# Problem with old Green Curado



## Waterdawg19 (Mar 25, 2009)

I was out fishing Saturday, and my Curado was working perfect. I picked up and moved to a different spot. First cast at the second spot and my Curado only casts half as far, and makes a high-pitched squeal sound. It does this everytime after that.

Any ideas????


----------



## wannaBfishin (Dec 6, 2009)

Sounds like a piece of sand got in there. Maybe in a bearing. DON'T use it until it is torn apart and cleaned and oiled. All you will do is damage it more.
Buy a cheap cover for your reels. Every time you move. Put the cover on. You'd be surprised where sand can get at 30mph.
FTU can do you a good cleaning or send it back to Shimano. There are several others on this site that can clean your reel, if you can't.


----------



## trout250 (Aug 24, 2005)

sounds like a bearing, advice about using a cover is good, many don't realize how much sand gets whipped up by the wind while under way, good idea to cover while going to and from home also. My bil kept having problems with grit on his track, found out he was hauling reel and rod uncovered in back of truck.


----------



## Mike in Friendswood (May 21, 2004)

I agee that it is probably a bearing, but i would guess it was corroded (sealed bearings rarely ever get particulate inside them). At the first stop the bearing was most likely not turning and acting like a bushing. At the second stop the bearing broke free, started turning, and making nosie. EZ fix, just pop in a new bearing. Hopefully it is not the one on the spool. That one is much easier to change if you have done it a few hundred times!

Mike


----------



## Waterdawg19 (Mar 25, 2009)

I had it serviced and cleaned at the end of last summer. Hopefully it is the bearing on the outside.

Thanks,
Erik


----------



## DirectDrive (Dec 17, 2009)

Waterdawg19 said:


> I was out fishing Saturday, and my Curado was working perfect. I picked up and moved to a different spot. First cast at the second spot and my Curado only casts half as far, and makes a high-pitched squeal sound. It does this everytime after that.
> 
> Any ideas????


*Curado Squeal*
We still run several B models and when this happens it is almost always due to the bearing that is captive on the spool, running dry. Don't try to use the reel until this is dealt as bearing damage can result.
Try lubing that bearing with very light oil, like Shimano oil.
That particular bearing is tricky to remove if it becomes necessary to replace it.

Also service the other bearings, too. You may be able to remove the shield on one side of the Shimano bearings using a fish hook as a tool. This permits more efficient cleaning, then the shield can be replaced. I posted an Alan Tani tutorial here somewhere on how to do this. Some bearings are easier than others.

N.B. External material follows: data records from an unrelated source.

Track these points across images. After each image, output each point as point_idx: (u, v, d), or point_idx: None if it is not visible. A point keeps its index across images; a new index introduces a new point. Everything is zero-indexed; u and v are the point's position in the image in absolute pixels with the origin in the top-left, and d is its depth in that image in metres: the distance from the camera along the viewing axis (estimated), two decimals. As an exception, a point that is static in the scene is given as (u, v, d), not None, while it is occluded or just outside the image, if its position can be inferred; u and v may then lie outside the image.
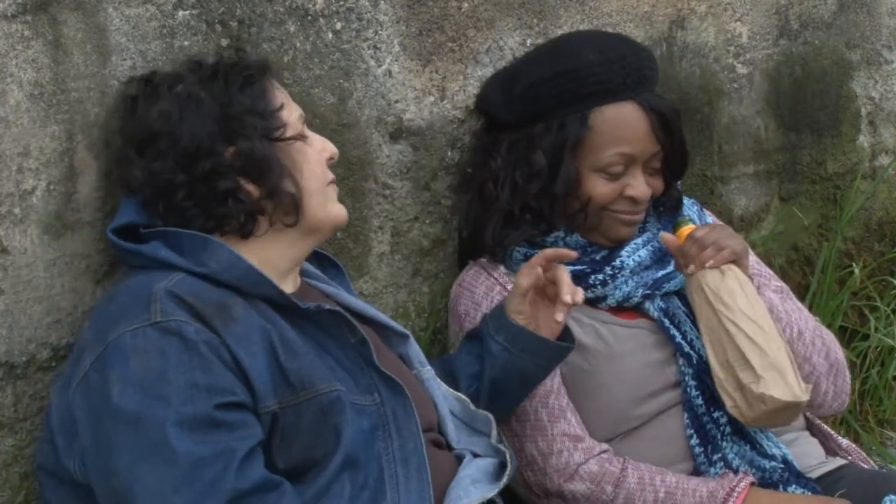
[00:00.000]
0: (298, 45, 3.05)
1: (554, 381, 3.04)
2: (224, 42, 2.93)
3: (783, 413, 2.94)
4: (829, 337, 3.24)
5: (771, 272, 3.33)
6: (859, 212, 4.08)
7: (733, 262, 3.02)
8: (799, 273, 4.00)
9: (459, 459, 2.78)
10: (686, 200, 3.27)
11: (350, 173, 3.14)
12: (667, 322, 3.08)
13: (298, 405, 2.54)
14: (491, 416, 2.86)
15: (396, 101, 3.21)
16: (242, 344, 2.51)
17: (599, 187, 3.08)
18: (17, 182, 2.70)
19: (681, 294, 3.12)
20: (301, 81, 3.05)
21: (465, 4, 3.30)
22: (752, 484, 2.95)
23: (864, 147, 4.10)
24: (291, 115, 2.72)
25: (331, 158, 2.76)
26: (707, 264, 3.00)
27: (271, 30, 3.01)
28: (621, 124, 3.07)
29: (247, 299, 2.59)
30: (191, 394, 2.44)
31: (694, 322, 3.08)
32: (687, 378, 3.04)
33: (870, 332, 4.00)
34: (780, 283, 3.31)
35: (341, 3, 3.11)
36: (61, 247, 2.75)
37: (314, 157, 2.73)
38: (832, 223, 4.03)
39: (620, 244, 3.13)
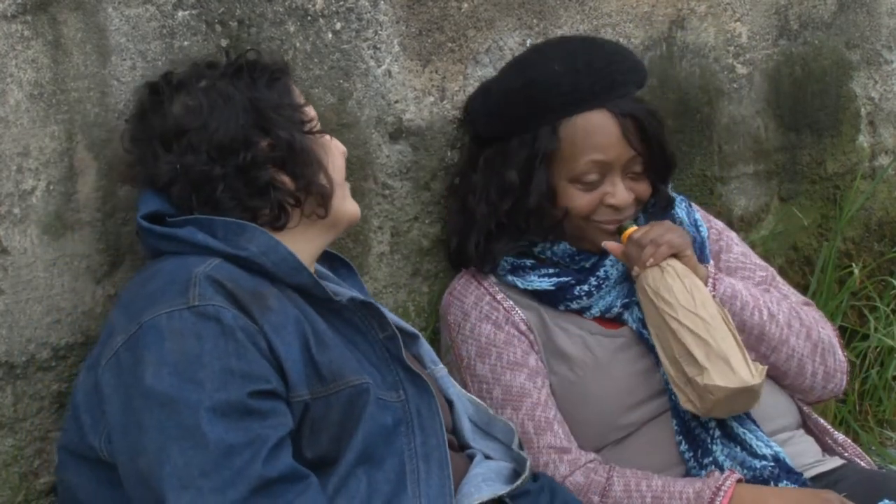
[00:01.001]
0: (298, 45, 3.05)
1: (541, 394, 3.04)
2: (224, 42, 2.93)
3: (737, 399, 2.93)
4: (812, 317, 3.20)
5: (759, 263, 3.31)
6: (859, 212, 4.08)
7: (675, 255, 3.01)
8: (799, 273, 4.00)
9: (471, 459, 2.79)
10: (675, 197, 3.25)
11: (350, 173, 3.12)
12: (645, 333, 3.06)
13: (329, 397, 2.55)
14: (513, 426, 2.87)
15: (396, 101, 3.21)
16: (278, 333, 2.52)
17: (577, 199, 3.07)
18: (17, 182, 2.70)
19: None
20: (301, 81, 3.05)
21: (465, 4, 3.30)
22: (739, 480, 2.95)
23: (863, 147, 4.10)
24: (312, 110, 2.75)
25: (343, 154, 2.79)
26: (647, 263, 2.99)
27: (271, 30, 3.01)
28: (591, 132, 3.05)
29: (279, 289, 2.59)
30: (225, 380, 2.44)
31: None
32: (671, 386, 3.03)
33: (869, 332, 3.99)
34: (766, 273, 3.28)
35: (341, 3, 3.11)
36: (61, 247, 2.75)
37: (336, 150, 2.76)
38: (832, 223, 4.03)
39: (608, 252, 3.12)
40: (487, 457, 2.81)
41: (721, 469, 2.99)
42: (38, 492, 2.76)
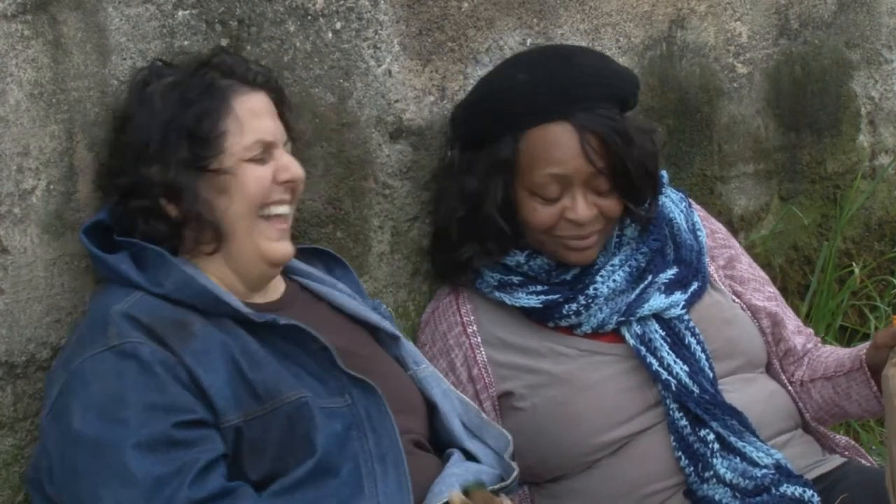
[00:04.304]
0: (298, 44, 3.05)
1: None
2: (224, 42, 2.93)
3: None
4: None
5: (765, 276, 3.31)
6: (859, 211, 4.08)
7: None
8: (799, 273, 4.01)
9: (447, 459, 2.78)
10: (674, 195, 3.22)
11: (350, 173, 3.14)
12: (643, 350, 3.04)
13: (265, 416, 2.55)
14: (508, 436, 2.86)
15: (396, 101, 3.21)
16: (201, 360, 2.53)
17: (536, 212, 3.04)
18: (17, 182, 2.70)
19: (658, 317, 3.08)
20: (301, 81, 3.05)
21: (465, 4, 3.30)
22: None
23: (863, 146, 4.10)
24: (239, 141, 2.66)
25: (289, 181, 2.70)
26: None
27: (271, 29, 3.01)
28: (550, 145, 3.01)
29: (206, 316, 2.60)
30: (149, 415, 2.48)
31: (672, 346, 3.05)
32: (668, 402, 3.02)
33: (870, 332, 3.99)
34: (774, 290, 3.29)
35: (341, 2, 3.11)
36: (61, 246, 2.75)
37: (254, 183, 2.67)
38: (832, 223, 4.03)
39: (590, 265, 3.10)
40: (472, 458, 2.80)
41: (723, 481, 2.98)
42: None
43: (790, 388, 3.19)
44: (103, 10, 2.78)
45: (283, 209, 2.72)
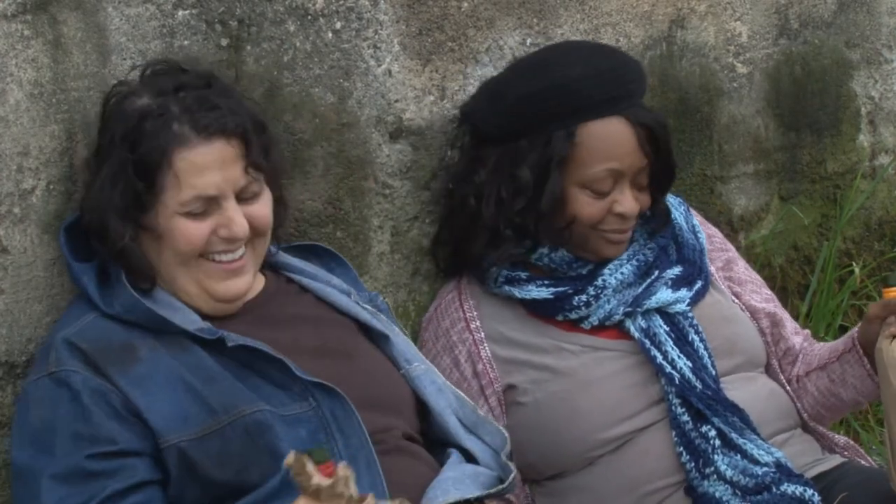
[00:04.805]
0: (298, 44, 3.06)
1: None
2: (224, 42, 2.94)
3: None
4: None
5: (762, 280, 3.32)
6: (859, 211, 4.08)
7: None
8: (799, 273, 4.00)
9: (446, 458, 2.77)
10: (672, 199, 3.24)
11: (350, 173, 3.14)
12: (647, 343, 3.05)
13: (223, 429, 2.56)
14: (506, 433, 2.85)
15: (396, 101, 3.21)
16: (141, 385, 2.55)
17: (587, 206, 3.05)
18: (17, 181, 2.70)
19: (662, 311, 3.09)
20: (301, 81, 3.06)
21: (465, 4, 3.30)
22: None
23: (863, 146, 4.10)
24: (176, 196, 2.61)
25: (228, 239, 2.65)
26: None
27: (271, 29, 3.01)
28: (608, 140, 3.04)
29: (159, 335, 2.61)
30: (73, 445, 2.51)
31: (676, 341, 3.06)
32: (671, 397, 3.02)
33: (870, 332, 3.99)
34: (770, 293, 3.29)
35: (341, 2, 3.11)
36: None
37: (183, 239, 2.63)
38: (832, 222, 4.03)
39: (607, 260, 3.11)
40: (472, 459, 2.80)
41: (723, 478, 2.98)
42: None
43: (788, 387, 3.19)
44: (103, 10, 2.78)
45: (231, 255, 2.67)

IMO, the B models are awesome reels and this is just a maintenance issue.


----------



## castaway300 (Oct 6, 2007)

without a doubt its a dry bearing...theres only 3 on that model
one in the palm plate
one one the spool
one under the tension knob
ill bet its the one on the spool.
castaway300


----------



## Bantam1 (Jun 26, 2007)

The brake weights may be dry causing the squeel and reduced casting distance. Try placing a few drops of oil onto a q-tip and apply it to the brake case. This might help out.


----------



## goldie (Nov 17, 2008)

what is the part # on the spool bearing on the cu 200 b. is it the same as the palm plate held in by a clip?

thanks in advance


----------



## Dipsay (Apr 28, 2006)

goldie said:


> what is the part # on the spool bearing on the cu 200 b. is it the same as the palm plate held in by a clip?
> 
> thanks in advance


 BNT0124 I believe is the part number you're looking for. It's different than the BNT031's on either end of the spool. BNT 0124 (5x11x4) BNT 031 (3x10x4)


----------



## dbarham (Aug 13, 2005)

go to the fishing show sshimano i fixing them there now till sun.


----------



## DirectDrive (Dec 17, 2009)

MattK did an excellent tutorial on the R & R of the captive Curado B spool bearing :
http://2coolfishing.com/ttmbforum/showthread.php?t=218178&highlight=curado+spool+bearing

Make sure the bearing needs replacement. I wouldn't volunteer for this unless it was necessary.


----------



## goldie (Nov 17, 2008)

thanks alot guys !
I really appreciate all the information


----------